📄 Final Report - Full analysis of cache scaling experiments, architectural insights, and hardware modeling.
📄 Research Proposal - Initial background, motivation, and project plan.
🎞️ Presentation Slides - Slide deck covering methodology and key results.
This project explores the simulation and optimization of extended L2 cache architectures in GPUs using GPGPU-Sim, with the goal of improving performance for memory-bound CUDA workloads. It combines architectural experimentation, benchmark profiling, and area-energy tradeoff analysis to guide future GPU memory hierarchy design.
Author: Huy G Nguyen
Advisor: Prof. Kevin Skadron
Department of Computer Science, University of Virginia
- Performance Gains: Larger L2 caches significantly reduce memory stalls and DRAM traffic for memory-bound workloads.
- Workload Sensitivity: Applications with high L2 miss rates and strong spatial/temporal locality (e.g., NW, DWT2D) see the most benefit.
- Design Tradeoffs:
- Associativity scaling reduces conflict misses in irregular patterns.
- Set count scaling helps with large working sets.
- Gains plateau beyond 2–4× L2 size increases.
- Hardware Cost: Larger caches increase area and dynamic energy by 2–2.5×, necessitating workload-aware cache sizing.
- Simulator: GPGPU-Sim v4.0 (Volta V100 config)

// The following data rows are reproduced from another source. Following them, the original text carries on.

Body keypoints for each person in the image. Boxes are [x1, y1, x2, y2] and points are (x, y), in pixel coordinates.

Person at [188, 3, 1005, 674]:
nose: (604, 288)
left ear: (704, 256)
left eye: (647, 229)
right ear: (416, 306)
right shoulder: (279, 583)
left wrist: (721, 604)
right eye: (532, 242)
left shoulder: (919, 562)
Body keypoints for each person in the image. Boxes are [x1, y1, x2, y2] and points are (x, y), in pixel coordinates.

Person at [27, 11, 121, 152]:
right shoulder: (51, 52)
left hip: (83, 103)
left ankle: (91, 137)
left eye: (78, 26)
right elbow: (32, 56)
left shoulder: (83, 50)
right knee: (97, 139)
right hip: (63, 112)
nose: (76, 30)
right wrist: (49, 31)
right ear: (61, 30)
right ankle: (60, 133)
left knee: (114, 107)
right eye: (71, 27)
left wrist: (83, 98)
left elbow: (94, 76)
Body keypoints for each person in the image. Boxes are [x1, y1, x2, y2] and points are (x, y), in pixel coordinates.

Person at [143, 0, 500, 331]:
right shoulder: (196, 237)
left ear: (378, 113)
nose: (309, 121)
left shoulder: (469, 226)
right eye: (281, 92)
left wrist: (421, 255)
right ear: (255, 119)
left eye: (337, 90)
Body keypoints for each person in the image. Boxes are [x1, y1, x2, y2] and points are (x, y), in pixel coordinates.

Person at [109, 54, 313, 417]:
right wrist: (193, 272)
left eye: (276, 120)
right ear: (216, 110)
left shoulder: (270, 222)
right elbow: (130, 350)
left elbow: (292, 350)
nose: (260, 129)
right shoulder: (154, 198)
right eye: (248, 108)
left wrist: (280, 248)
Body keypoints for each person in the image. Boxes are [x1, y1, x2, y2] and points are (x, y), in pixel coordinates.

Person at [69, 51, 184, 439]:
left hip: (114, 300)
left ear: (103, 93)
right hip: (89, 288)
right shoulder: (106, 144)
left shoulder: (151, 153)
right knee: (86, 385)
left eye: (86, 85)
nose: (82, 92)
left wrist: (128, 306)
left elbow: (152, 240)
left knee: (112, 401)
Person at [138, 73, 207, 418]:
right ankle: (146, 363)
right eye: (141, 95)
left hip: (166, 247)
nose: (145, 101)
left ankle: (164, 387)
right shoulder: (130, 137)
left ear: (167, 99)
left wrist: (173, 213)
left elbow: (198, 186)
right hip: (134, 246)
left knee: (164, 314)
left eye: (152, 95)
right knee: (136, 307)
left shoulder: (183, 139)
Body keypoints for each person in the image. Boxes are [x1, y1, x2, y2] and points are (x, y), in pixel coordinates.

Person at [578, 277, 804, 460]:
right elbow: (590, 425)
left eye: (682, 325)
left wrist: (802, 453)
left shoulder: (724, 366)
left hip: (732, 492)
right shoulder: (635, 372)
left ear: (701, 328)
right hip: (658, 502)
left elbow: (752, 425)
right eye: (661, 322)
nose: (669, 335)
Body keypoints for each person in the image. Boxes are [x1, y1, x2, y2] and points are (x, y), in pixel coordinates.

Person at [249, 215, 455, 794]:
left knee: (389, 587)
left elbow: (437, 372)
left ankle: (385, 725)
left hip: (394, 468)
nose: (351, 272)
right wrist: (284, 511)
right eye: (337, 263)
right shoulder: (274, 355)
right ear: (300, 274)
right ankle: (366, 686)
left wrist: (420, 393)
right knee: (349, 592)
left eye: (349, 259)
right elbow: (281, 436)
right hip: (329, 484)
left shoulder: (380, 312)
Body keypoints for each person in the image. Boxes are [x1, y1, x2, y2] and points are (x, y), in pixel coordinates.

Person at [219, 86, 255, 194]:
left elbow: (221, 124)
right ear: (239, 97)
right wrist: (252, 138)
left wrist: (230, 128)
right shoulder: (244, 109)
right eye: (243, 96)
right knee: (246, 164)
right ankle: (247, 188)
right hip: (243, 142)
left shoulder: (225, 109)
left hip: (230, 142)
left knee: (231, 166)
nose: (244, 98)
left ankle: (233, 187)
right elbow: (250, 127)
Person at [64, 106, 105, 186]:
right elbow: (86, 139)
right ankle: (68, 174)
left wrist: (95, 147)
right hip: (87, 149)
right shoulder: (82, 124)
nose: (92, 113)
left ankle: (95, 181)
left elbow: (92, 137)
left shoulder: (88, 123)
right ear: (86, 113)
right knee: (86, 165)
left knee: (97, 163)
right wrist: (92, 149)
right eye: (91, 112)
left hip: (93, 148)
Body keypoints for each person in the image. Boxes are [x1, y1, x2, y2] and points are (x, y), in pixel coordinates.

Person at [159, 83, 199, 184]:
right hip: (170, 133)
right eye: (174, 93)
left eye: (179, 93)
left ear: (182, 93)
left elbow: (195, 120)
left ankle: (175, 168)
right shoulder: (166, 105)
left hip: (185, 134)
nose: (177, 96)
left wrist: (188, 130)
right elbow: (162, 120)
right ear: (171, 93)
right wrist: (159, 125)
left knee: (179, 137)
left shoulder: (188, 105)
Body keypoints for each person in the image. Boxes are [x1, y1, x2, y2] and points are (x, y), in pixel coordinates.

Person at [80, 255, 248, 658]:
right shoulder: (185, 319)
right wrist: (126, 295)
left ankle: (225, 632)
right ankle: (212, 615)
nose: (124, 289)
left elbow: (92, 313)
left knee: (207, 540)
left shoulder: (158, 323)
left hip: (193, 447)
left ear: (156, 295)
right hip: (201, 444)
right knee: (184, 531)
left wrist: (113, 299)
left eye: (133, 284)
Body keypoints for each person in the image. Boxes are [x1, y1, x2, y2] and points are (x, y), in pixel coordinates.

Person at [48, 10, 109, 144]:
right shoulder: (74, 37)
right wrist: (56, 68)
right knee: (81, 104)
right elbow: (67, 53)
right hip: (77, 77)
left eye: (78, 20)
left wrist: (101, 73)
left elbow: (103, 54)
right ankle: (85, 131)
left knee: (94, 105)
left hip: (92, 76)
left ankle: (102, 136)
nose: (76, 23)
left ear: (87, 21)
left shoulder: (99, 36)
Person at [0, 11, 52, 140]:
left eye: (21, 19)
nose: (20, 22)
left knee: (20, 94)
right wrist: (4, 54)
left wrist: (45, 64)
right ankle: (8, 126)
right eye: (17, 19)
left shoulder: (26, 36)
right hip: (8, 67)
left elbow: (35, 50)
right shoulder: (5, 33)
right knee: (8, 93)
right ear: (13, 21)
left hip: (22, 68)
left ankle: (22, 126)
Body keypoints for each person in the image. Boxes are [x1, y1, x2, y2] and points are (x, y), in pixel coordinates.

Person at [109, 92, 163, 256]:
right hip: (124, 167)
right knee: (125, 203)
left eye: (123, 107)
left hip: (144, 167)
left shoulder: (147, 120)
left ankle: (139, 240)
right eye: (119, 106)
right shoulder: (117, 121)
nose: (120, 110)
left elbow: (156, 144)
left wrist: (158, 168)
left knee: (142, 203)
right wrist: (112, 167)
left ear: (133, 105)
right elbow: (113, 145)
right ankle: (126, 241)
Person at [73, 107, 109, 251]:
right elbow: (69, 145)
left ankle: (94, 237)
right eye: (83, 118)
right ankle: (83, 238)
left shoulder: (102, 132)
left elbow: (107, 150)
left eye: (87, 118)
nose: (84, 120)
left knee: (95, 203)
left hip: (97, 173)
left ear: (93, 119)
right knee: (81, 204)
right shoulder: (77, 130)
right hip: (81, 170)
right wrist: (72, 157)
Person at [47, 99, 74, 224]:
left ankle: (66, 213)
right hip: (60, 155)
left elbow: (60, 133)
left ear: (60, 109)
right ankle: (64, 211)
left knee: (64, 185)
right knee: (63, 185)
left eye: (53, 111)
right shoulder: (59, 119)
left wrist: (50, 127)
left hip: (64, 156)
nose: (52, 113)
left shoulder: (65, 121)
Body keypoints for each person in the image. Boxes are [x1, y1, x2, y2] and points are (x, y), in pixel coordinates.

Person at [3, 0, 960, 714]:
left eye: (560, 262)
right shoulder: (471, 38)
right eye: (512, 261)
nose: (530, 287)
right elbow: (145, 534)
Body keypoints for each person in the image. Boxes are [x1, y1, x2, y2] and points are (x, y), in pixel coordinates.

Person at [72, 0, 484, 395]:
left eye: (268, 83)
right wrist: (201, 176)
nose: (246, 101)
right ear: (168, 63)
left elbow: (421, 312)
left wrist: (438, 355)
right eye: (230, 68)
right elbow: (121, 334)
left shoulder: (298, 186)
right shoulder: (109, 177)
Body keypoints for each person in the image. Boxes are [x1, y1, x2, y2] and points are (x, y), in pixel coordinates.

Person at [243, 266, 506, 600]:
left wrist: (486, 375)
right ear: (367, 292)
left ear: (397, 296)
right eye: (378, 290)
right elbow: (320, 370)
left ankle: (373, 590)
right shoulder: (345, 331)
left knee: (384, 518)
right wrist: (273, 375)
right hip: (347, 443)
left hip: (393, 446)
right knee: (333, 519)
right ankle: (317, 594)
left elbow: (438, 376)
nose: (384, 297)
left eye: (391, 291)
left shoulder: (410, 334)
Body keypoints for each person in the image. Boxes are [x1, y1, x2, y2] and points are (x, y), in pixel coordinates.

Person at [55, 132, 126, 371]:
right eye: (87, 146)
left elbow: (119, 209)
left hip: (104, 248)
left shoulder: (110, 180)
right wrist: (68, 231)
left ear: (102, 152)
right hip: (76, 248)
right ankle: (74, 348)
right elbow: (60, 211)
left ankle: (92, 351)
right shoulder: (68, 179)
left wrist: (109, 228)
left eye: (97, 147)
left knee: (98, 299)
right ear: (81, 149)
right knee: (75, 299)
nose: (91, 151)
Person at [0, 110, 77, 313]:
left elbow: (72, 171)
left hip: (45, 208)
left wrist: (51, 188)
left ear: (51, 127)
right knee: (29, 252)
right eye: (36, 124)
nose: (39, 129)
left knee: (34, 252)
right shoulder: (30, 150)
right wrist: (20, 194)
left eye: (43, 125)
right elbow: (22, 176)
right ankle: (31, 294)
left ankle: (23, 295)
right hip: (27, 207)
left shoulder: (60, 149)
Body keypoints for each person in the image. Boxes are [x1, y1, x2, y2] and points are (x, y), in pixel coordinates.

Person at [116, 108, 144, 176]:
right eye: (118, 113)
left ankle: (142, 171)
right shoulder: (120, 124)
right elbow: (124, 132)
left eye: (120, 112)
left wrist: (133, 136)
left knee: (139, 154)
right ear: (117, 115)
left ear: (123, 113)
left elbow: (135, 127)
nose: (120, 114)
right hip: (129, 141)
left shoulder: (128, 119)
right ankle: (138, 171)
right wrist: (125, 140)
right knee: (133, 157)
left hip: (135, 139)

- Modeling Tool: CACTI 6.5 (32nm, 128B line)
- Benchmarks:
- Memory-bound: BFS, KMeans, Gaussian, NW, LUD, DWT2D
- Compute-bound (control): Nearest Neighbor, Pathfinder
Extending L2 cache size yielded up to 50% performance improvement for memory-bound CUDA applications with large working sets. In contrast, compute-bound benchmarks showed negligible gains, reinforcing that cache scaling is workload-sensitive.
- Associativity scaling: Best for reducing conflict misses in irregular workloads (e.g., Gaussian, LUD).
- Set count scaling: Best for large spatially-reused datasets (e.g., KMeans, DWT2D).
- Tradeoff: Quadrupling L2 size significantly increases area/energy (~2.5×), so optimization must consider system constraints.
- Extend analysis to PPA (performance-per-area) and ED² (energy-delay²) metrics
- Analyze deeper input size ranges to identify L2 stress thresholds
- Evaluate new GPU architectures (varying SM/core count, L1 size)
- Explore software-level optimizations (prefetching, data placement)
- Test on ML workloads like CNNs and Transformers
- Use Roofline modeling for further compute-bound analysis
This project is licensed under the MIT License - see the LICENSE file for details.
This work provides foundational insight into L2 cache scaling for future GPU architectures, especially in the context of AI and HPC workloads.